ちなみに上御霊神社周辺の裏道を歩いていたら、出雲寺を見つけました。かつてはもっと立派なお寺だったのでしょうが、今は塀もなく、門の奥には普通の民家、かろうじて本堂が残っているという状態です。この出雲寺は元は念仏寺といいました。明治になり、上御霊神社にお祀りされていた上出雲寺時代の観音像が、念仏寺に遷されたことから、出雲寺と名を改めたそうです。上出雲寺も下出雲寺もなくなってしまった中、観音さまのご縁で出雲寺の名が残っただけ良かったと言えるでしょうか。

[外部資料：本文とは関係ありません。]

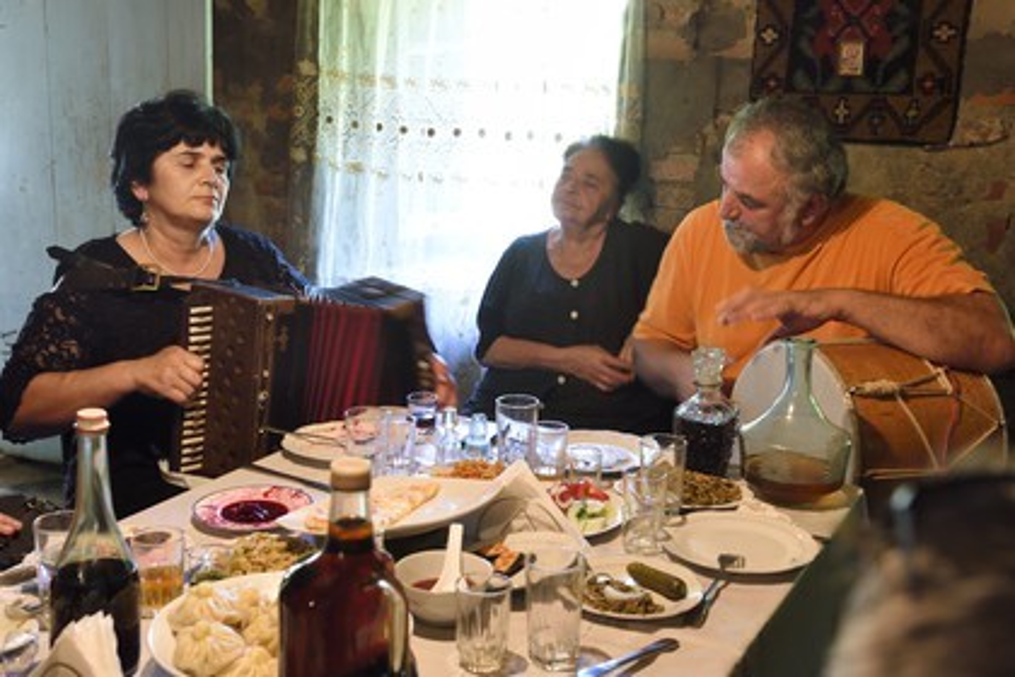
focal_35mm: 46
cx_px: 508
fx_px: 1297
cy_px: 338
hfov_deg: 42.7
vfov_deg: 29.2
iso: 1600
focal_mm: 46
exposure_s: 1/13
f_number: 7.1
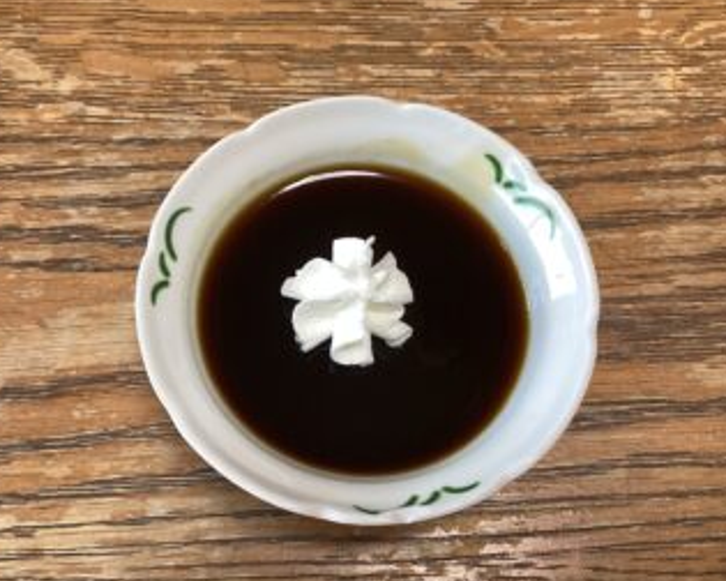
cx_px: 324
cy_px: 294
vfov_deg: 41.2
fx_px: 774
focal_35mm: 36
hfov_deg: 50.2
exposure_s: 1/60
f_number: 2.4
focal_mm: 3.3
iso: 64
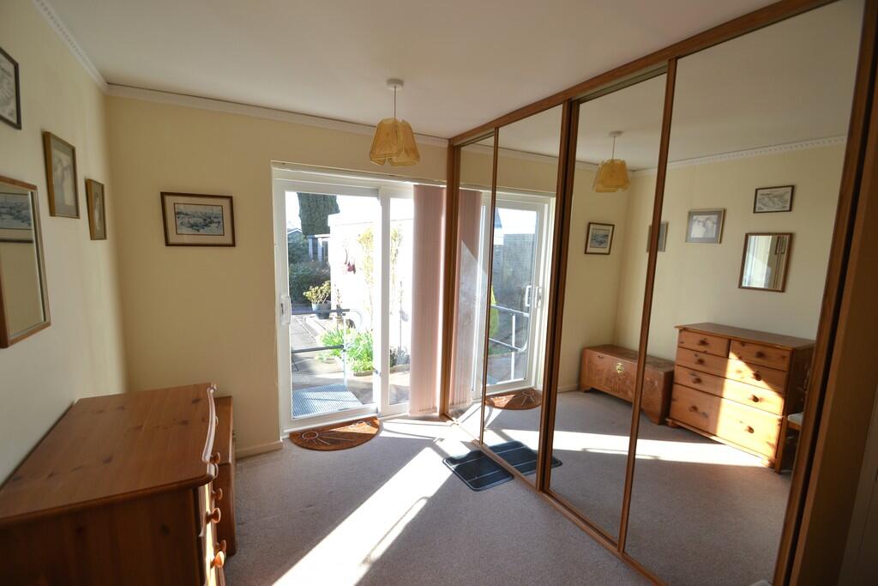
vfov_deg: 77.3
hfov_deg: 100.4
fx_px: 366
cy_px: 293
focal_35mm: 15
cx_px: 439
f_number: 5.6
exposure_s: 1/125
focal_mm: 10
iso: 200
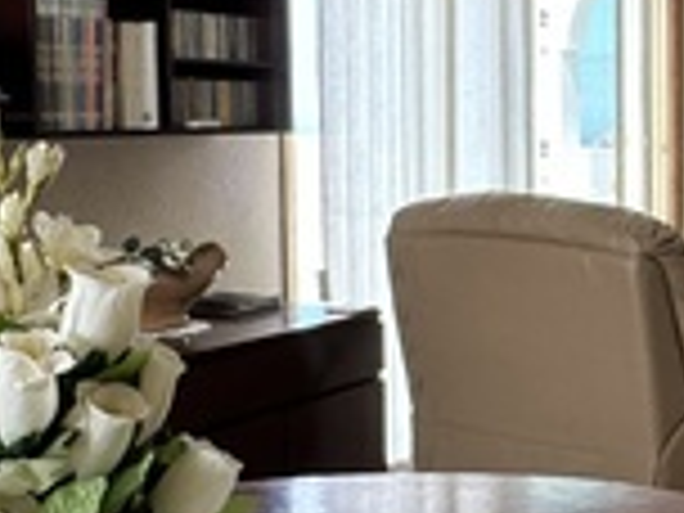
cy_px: 189
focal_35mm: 69
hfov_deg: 25.3
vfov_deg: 21.3
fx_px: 1363
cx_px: 819
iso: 250
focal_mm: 2.22
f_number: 2.2
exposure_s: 1/99
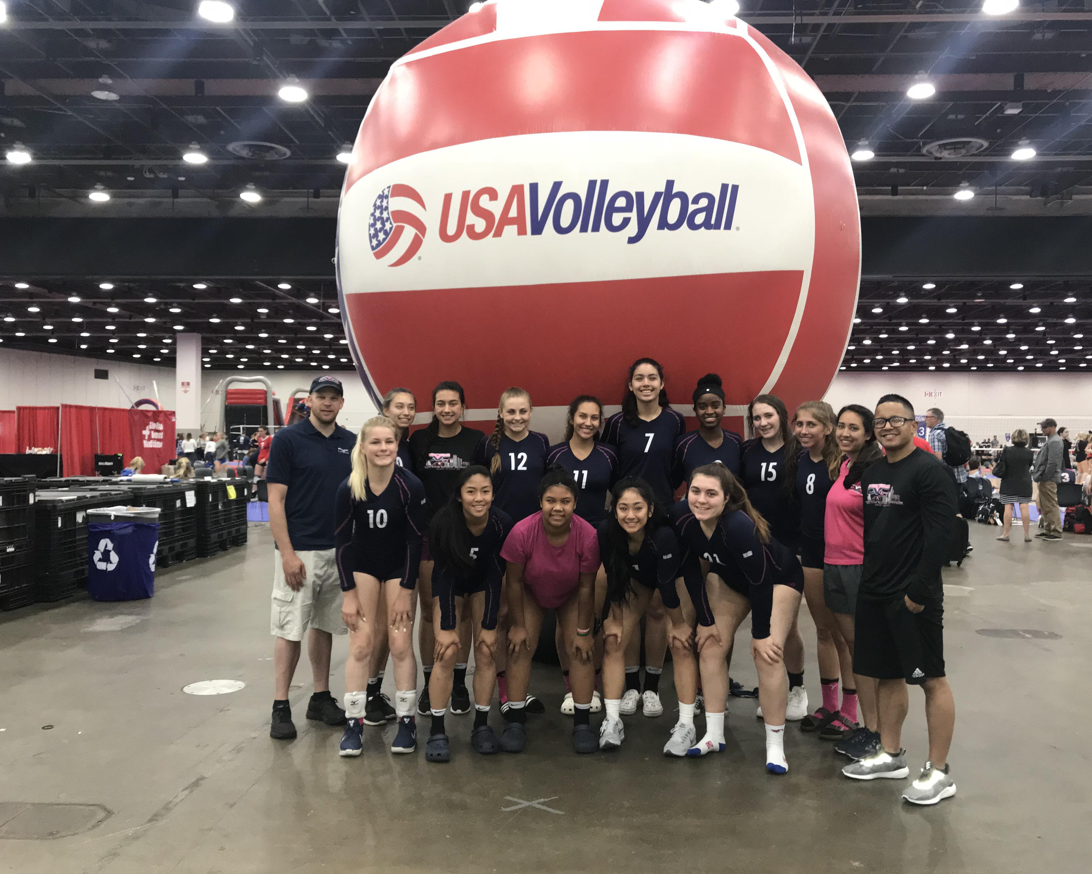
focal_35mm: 30
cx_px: 578
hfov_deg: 58.7
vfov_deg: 48.5
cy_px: 431
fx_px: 970
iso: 100
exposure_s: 1/31
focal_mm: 3.99
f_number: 1.8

栄枯盛衰、歴史の中では栄える者もいれば滅びる者もいますが、かつてその土地の開発に尽力した人たちの足跡は、地名や神社の中に残されていて、そうした名残に無性に惹かれます。命が消えても、その命を想う心が受け継がれていく限り、その命は永遠に生き続けます。大切なのは想う心。”出雲”もその一つです。
今回は取り上げませんでしたが、下鴨神社内の出雲井於神社、幸町の出雲路幸神社、賀茂川に架かる出雲路橋など、”出雲”の足跡は他にもありますので、それはまた別の機会に。